The National Encyclopedia
- Original title: Nacionālā enciklopēdija "Latvija"
- Language: Latvian
- Subject: General encyclopedia
- Genre: Encyclopedia
- Publisher: Nacionālās enciklopēdijas padome
- Publication date: 2018
- Publication place: Latvia
- Media type: Book and online encyclopedia
- Pages: 862
- ISBN: 9789984850610

= Latvian National Encyclopedia =

The Latvian National Encyclopedia (Nacionālā enciklopēdija) is a universal encyclopedia in Latvian, which was published in 2018 to mark the centenary of the independence of Latvia. The National Encyclopaedia Editorial Office works as an affiliate of the Administration Branch of the National Library of Latvia.

== Overview ==
=== Background ===
The first attempt at creating a national encyclopedia in independent Latvia was launched in the interwar period by the publishing house of Ansis Gulbis. The first edition of the Latvian Dictionary of Conversation was published in 1927, but after 21 volumes (the last one ending with the article about Giovanni Battista Tiepolo) the work was cut short by the Soviet occupation of Latvia in 1940. The first complete encyclopedia, with content suited to Soviet ideology, was issued during the Soviet occupation as the Latvian Soviet Encyclopedia from 1981 to 1988.

=== Modern edition ===
The National Encyclopedia project was launched in late 2014.' Tilde, a Latvian IT company, was selected as the provider of the electronic platform of the encyclopedia on 18 December 2014. The editorial board of the encyclopedia began its work in July 2015.

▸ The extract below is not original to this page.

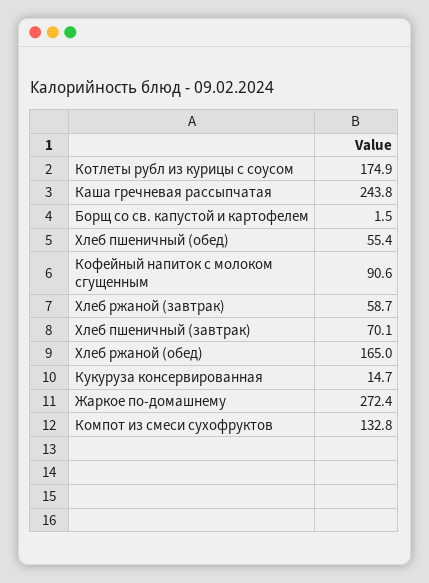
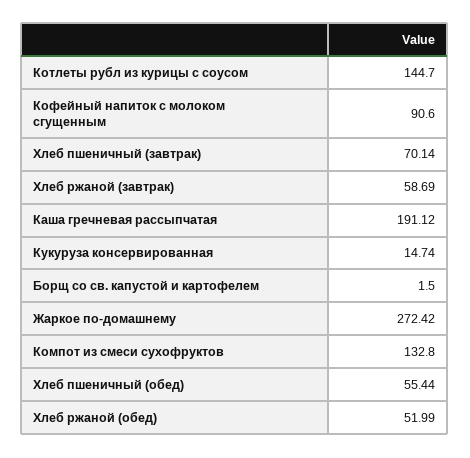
Котлеты рубл из курицы с соусом: 174.9 -> 144.7
Каша гречневая рассыпчатая: 243.8 -> 191.12
Хлеб ржаной (обед): 165 -> 51.99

The making of the encyclopedia is supervised by the Council of the National Encyclopedia led by the Latvian Minister of Culture (Dace Melbārde at the time of the launch). The Board of Editors consists of four editors and the Chief Editor, Dr. hist. Valters Ščerbinskis, whereas the Professional Editor Board (Nozaru redakcijas kolēģija) is made up of 46 consultants, each assigned to a certain topic, and is led by National Library of Latvia director Andris Vilks. From 2014 to 2018, annual budget funding towards the creation of the encyclopedia was €200-250 thousand, which in total amounted to €1,1 million.

The 864-page thick, first paper edition of the encyclopedia was released in October 2018 with a price tag of €38.50. It is thematically focused on Latvian topics and is dedicated to the Centenary of the Republic of Latvia. Due to high demand, the 3000 copies of the issue were sold out in a few days and an additional batch of 1000 books had to be printed.

== Online version ==
Since December 2018, the encyclopedia is also available online. The online version does not have a thematical focus and covers a wide variety of subjects on world culture, science, economics etc. By February 2019, around 900 articles had been published. By May 2022, the number had reached over 3000, in December 2023 - 4190. By May 2026 it had grown to 5754.